A method for manufacturing a CZTS-based thin film using a chemical bath deposition technique. The method comprises the steps of: preparing a precursor solution in a water tank; inputting a substrate into the precursor solution and maintaining the substrate for a set time to form a precursor thin film at the substrate; and extracting the substrate where the precursor thin film is formed and heat-treating the substrate, where various examples of the precursor solution may be applied and may include a metallic salt, a complex agent and a sulfur salt or a selenium salt, or only a metallic salt and a complex agent. Additionally, the present invention may prepare a plurality of precursor solutions, form a plurality of precursor thin films, and heat-treat them to form the CZTS thin film.

Description

FIELD OF THE INVENTION [0001] The present invention relates to a CZTS-based thin film manufacturing method using chemical vapor deposition (CZTS)

BACKGROUND OF THE INVENTION 1. Field of the Invention The present invention relates to the field of thin film type compound solar cells, and more particularly, to a method for manufacturing a CZTS-based thin film at a low cost by using a chemical bath deposition method.

Due to the depletion of fossil energy and environmental problems, many researches and developments have been made on solar cells that not only utilize virtually unlimited sunlight but also generate no carbon dioxide. In recent years, in order to increase the economical efficiency of solar cells, researches have been focused on low cost and high efficiency solar cells.

However, since crystalline silicon solar cells, which are currently the mainstream of the solar cell market, use a substrate having a size of about 200 μm, there is a limitation in lowering the production cost. Especially, silicon used as a raw material is not guaranteed to be supplied continuously It is true. Accordingly, a thin film type solar cell using glass or a flexible substrate or a thin layer of about 5 μm as a light absorbing material for replacing silicon has been attracting attention as a new alternative in order to lower the production cost.
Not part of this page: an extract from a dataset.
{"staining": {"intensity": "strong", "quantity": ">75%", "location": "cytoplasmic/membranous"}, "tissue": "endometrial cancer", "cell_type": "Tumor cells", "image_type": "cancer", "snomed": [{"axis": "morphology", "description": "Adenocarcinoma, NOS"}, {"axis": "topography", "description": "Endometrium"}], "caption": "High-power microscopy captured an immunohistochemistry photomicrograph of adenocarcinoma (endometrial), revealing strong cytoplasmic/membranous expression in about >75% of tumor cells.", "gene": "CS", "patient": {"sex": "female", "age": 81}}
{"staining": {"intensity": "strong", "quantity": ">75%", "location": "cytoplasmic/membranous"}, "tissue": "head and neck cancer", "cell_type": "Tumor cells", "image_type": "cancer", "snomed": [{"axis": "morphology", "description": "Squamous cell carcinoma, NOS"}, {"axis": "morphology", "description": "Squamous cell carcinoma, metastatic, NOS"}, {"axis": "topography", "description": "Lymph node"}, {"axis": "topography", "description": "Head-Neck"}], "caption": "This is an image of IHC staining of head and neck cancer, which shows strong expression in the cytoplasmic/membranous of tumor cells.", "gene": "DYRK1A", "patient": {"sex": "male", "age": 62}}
In recent years, the German Renewable Energy Laboratory (ZSW) has developed a solar cell with a high conversion efficiency of 20.3% using a thin film of Se compound such as Cu (In, Ga) Se ₂ (CIGS) Battery, which is considered highly industrialized in the future.

Although thin-film compound solar cells typified by CIGS have achieved high photoelectric conversion efficiency, it is necessary to secure a photoelectric conversion efficiency of 26% or more in order to compete with a conventional Si-based solar cell. Therefore, solar cells using CIGS-based thin films are limited in their mass production. Moreover, CIGS will be difficult to mass-produce because of the high cost of In and Ga and the toxicity of Se.

In order to replace CIGS, many researches have been made on CZTS (Cu ₂ ZnSnS ₄ ) based absorption thin films and solar cells using them. CZTS replaces In and Ga of CIGS with Zn and Sn, and has similar crystal structure and optical properties to CIGS. Therefore, if CZTS has a conversion efficiency similar to that of CIGS, it can be expected to have price competitiveness against existing Si-based solar cells. In particular, if the manufacturing cost of the CZTS thin film is lowered, it is expected that the CZTS-based solar cell can be produced at an ultra low price.

Korean Patent Publication No. 10-2007-0015538

SUMMARY OF THE INVENTION The present invention has been made in view of the above problems, and provides a method of manufacturing a CZTS-based thin film at an ultra low price by using chemical vapor deposition.

The present invention provides a solar cell employing a CZTS-based light absorbing thin film produced by the above-described improved manufacturing method.

The present invention provides a method of making a CZTS thin film using chemical vapor deposition, comprising: (a) preparing a precursor solution in a water bath; (b) placing a substrate in the precursor solution and holding the precursor solution for a predetermined time to form a precursor thin film on the substrate; And (c) removing and heat-treating the substrate on which the precursor thin film is formed.

In the step (b), the precursor solution may have a pH of 7 to 10.

In the step (b), the temperature of the precursor solution may be 60-100.

The step (b) may be maintained for 1 to 4 hours.

The step (c) is carried out in a sulphide or selenization atmosphere.

In one aspect, the precursor solution may comprise a copper salt, a zinc salt, a tin salt, a sulfur salt or a selenium salt, and a complexing agent. Wherein the complexing agent may be Na ₂ EDTA or Na ₃ citrate.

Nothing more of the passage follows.